Then this enabled us to do this. If you look at our models over time – because we have training models all the time with agile, we got to release regularly – we saw we could track how it was performing on each of these problems. If you look, we got your candidate model and classification area, and we can see that this recent model has done well on drugs, doctors, false positives, which is the one we saw earlier, and has gotten worse on politicians.

What this was really useful was I could then go to my client and say, "This happened for reasons that at this time was unknown. What do we feel about this?" Usually you don't know, you've just got this one number and it represents the entire state of all your patterns. You don't know how it behaved. This was cool because our client then went, "Yes, I really worried about this drugs doctors thing, and actually I don't care about politicians. They can have a bad experience." In terms of their business use case, that was a lot better. How do we triage them? You can see there's a list of this, but that was about 1/3 of the bugs we had just on this graph. It was a really dumb way to display them. It was also straightforward. We just had to include one little extra thing.

Usually you look at the number of users affected and the severity. Here we encapsulated our severity in terms of this normalized error, which is just your error metric and we normalize that, and then we multiplied by harm factor, which we just made really big if there was actually users in harm. We thought that was important to include. This allowed us to actually order them, and then became useful because when you've got 20,000 bugs and you've got 1 resource who needs to go fix them, which one are you going to work on first? This allowed us to do that.

Is This New Model Better Than My Old Model?

Next surprise, and you wouldn't think this would be a surprise, "Is my new model better than my own model?" This made me think of this wondrous code from "Alice in Wonderland." "I must have changed several times since then," and in this case we do. We're training models every week. Why is this hard? I explained before when augmenting our test set we're adding new patterns as they come along, new problems, including them in our list. What would happen is Tweedledum, who was trained last week got 0.8 on his metric, and Tweedledee got 0.75. What we realized is those models are just not comparable anymore. Since then we've added to our test set, and this seems obvious but honestly the number of times I've come across clients or interview candidates who've made this mistake over and over again is actually shocking.

What you should do is make sure that when you've changed your test set at all or you've refreshed it is that you go re-evaluate all your candidate models. Here you can see that Tweedledum is actually 0.72 rather than 0.75.

Why Is the Model Doing Something Differently Today?

_DATA EXTRACT_

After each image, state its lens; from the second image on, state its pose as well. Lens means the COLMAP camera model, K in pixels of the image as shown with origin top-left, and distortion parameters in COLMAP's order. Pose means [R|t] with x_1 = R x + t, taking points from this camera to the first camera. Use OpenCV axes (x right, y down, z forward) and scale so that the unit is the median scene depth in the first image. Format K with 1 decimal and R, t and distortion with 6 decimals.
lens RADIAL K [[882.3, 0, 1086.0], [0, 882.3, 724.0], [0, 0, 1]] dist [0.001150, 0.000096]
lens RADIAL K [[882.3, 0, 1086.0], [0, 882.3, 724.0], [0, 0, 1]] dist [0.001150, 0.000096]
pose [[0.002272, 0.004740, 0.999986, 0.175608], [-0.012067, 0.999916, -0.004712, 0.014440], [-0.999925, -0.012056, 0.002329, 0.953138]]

--

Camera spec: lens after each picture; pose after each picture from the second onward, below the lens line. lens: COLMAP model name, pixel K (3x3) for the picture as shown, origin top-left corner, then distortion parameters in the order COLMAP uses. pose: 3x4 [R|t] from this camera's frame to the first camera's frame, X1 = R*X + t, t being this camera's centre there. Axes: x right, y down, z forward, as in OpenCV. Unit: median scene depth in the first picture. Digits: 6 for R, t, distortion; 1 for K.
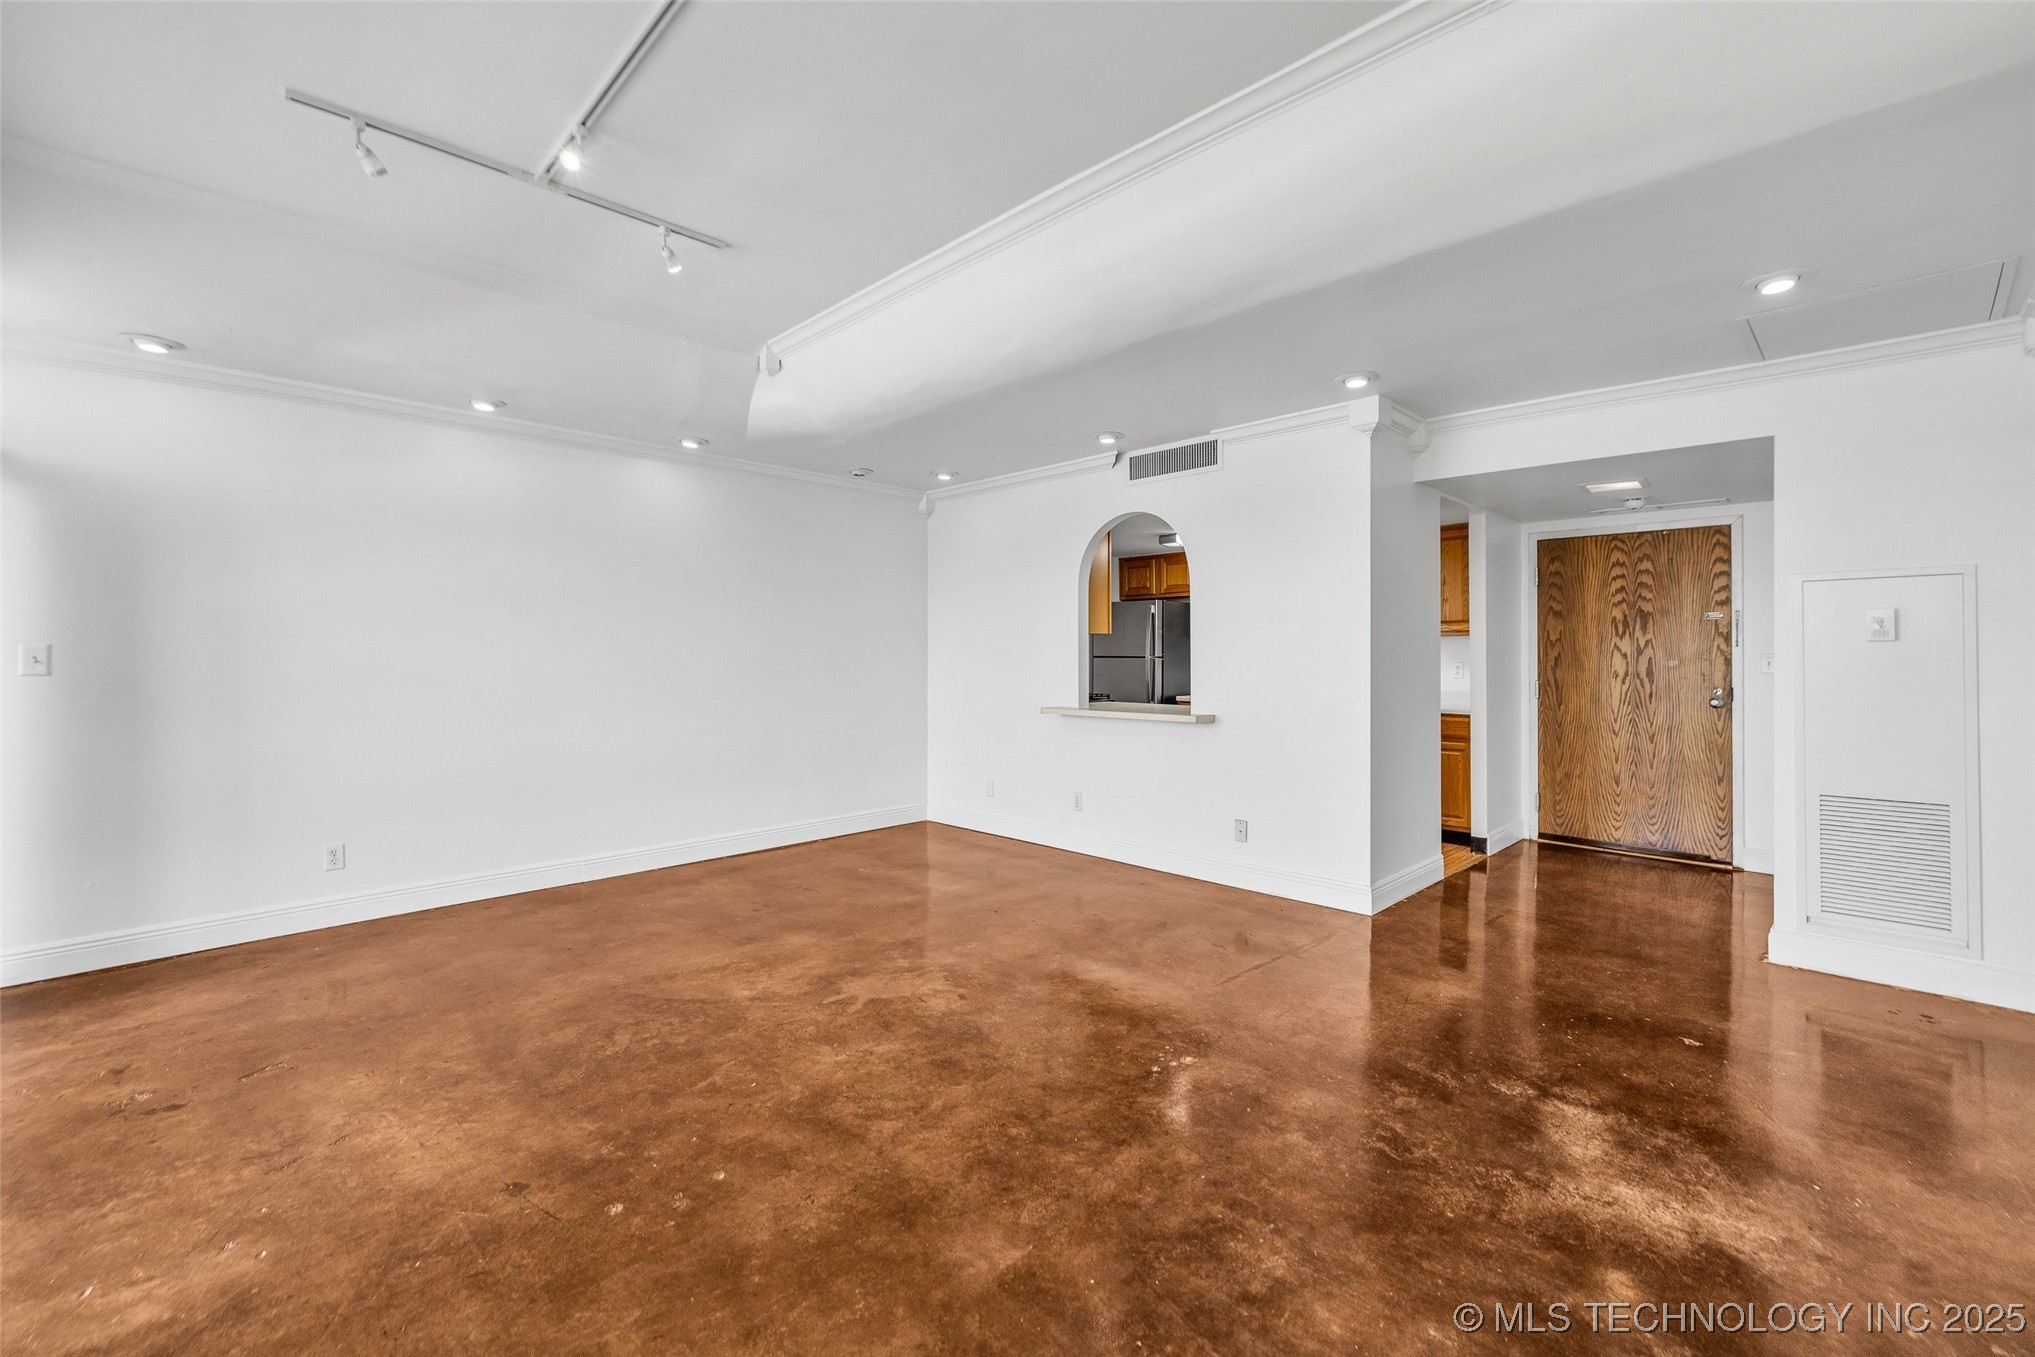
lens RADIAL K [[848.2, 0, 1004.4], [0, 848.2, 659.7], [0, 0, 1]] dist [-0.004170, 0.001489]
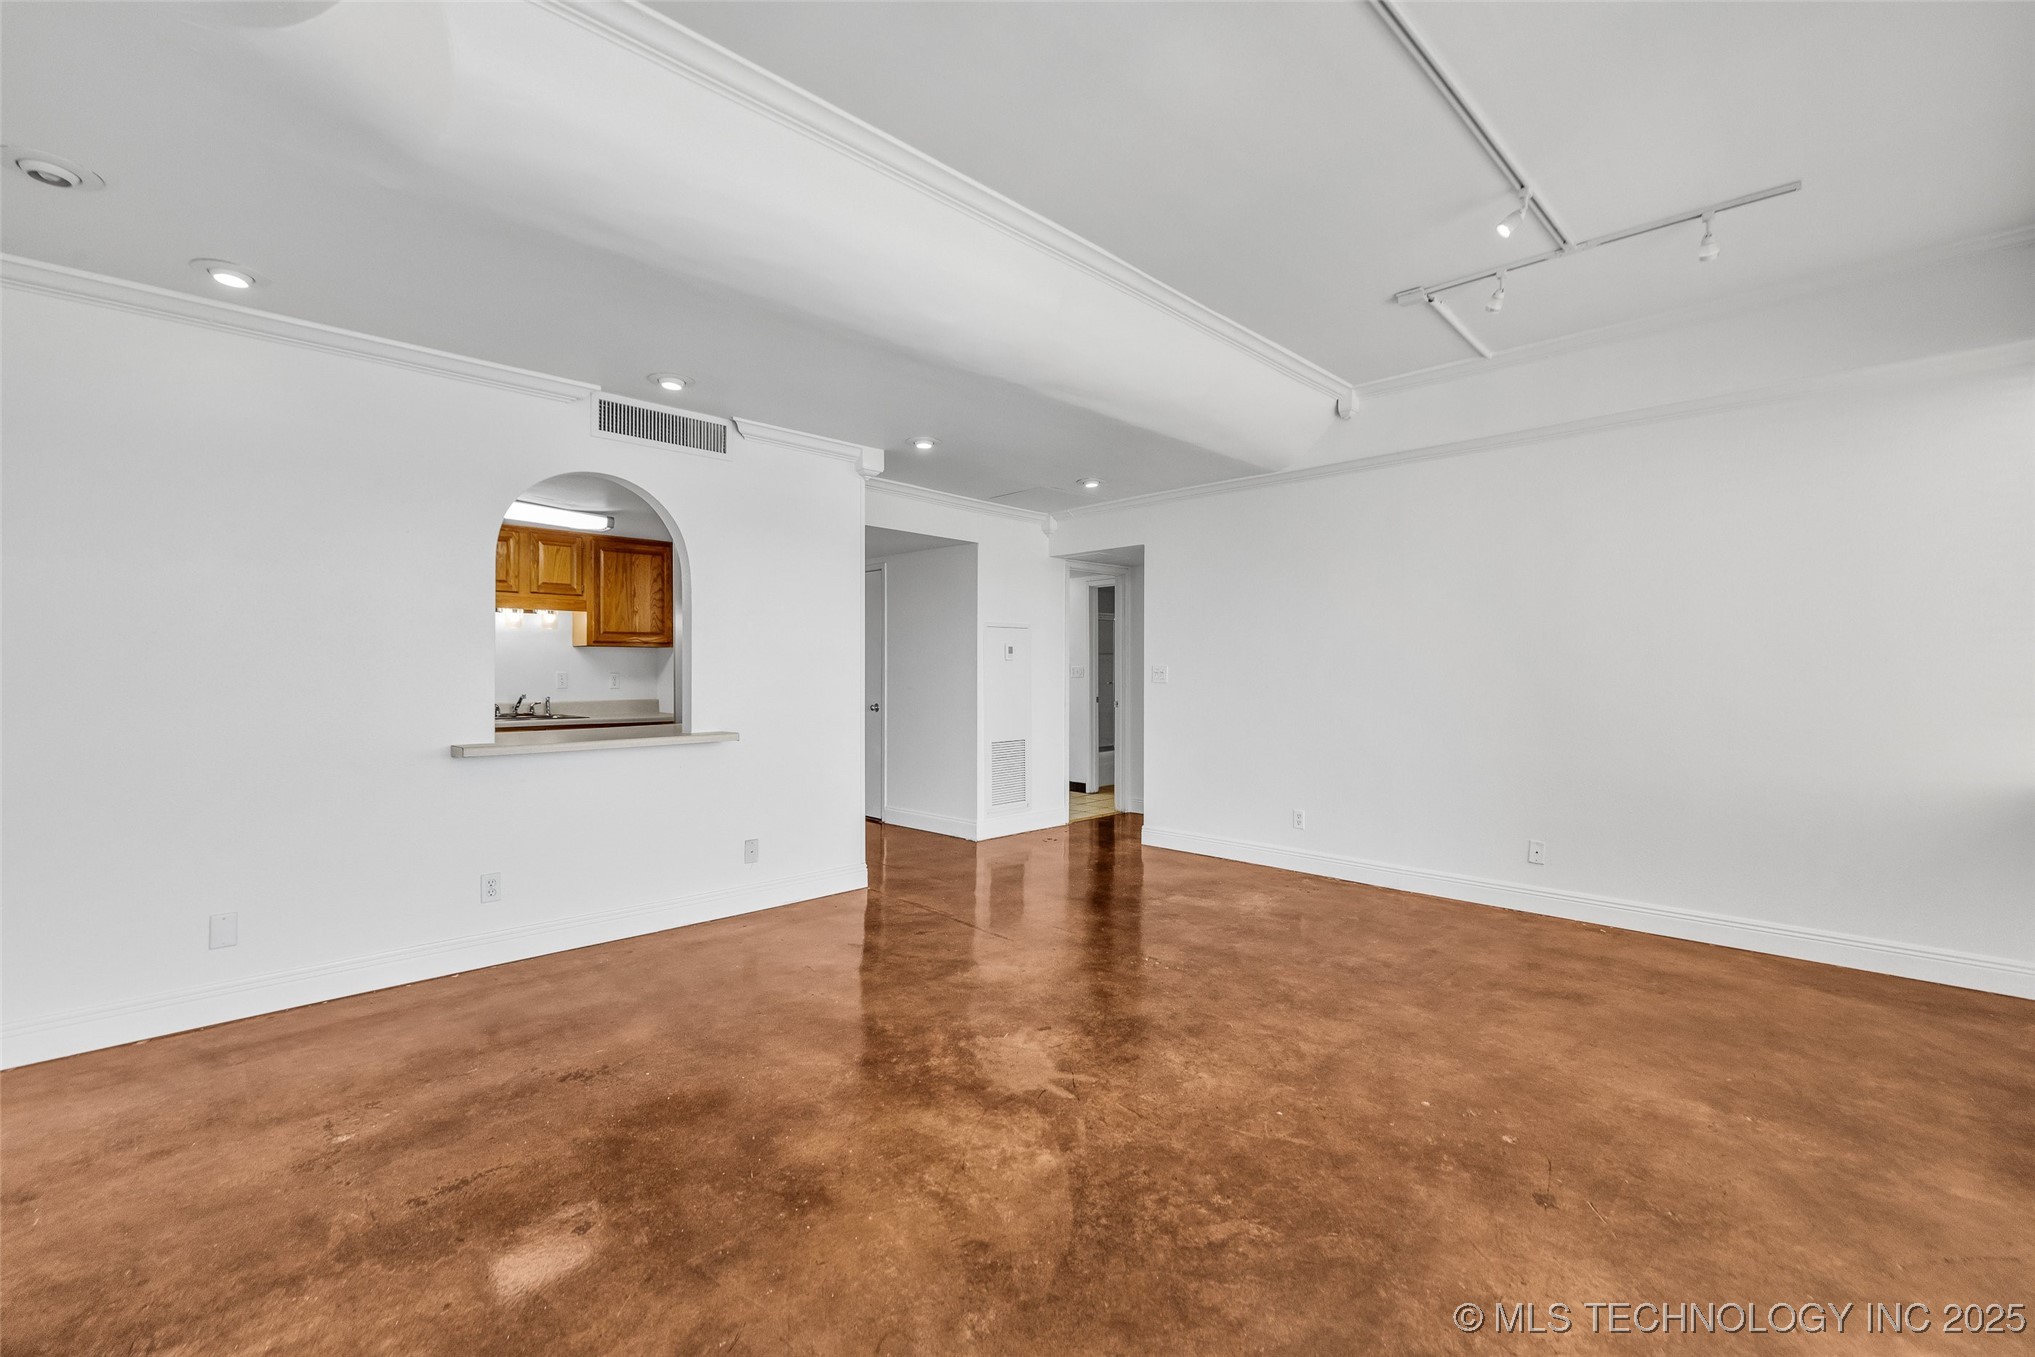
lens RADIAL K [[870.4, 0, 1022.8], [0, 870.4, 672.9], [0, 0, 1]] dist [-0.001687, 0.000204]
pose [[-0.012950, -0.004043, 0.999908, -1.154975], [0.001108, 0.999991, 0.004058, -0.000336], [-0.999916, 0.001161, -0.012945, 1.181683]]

_WORK REQUEST_
Rewrite the passage on model testing from "Then this enabled" to "worse on politicians.", with "false alarms" in place of "false positives".

_RESPONSE BOX_
Then this enabled us to do this. If you look at our models over time – because we have training models all the time with agile, we got to release regularly – we saw we could track how it was performing on each of these problems. If you look, we got your candidate model and classification area, and we can see that this recent model has done well on drugs, doctors, false alarms, which is the one we saw earlier, and has gotten worse on politicians.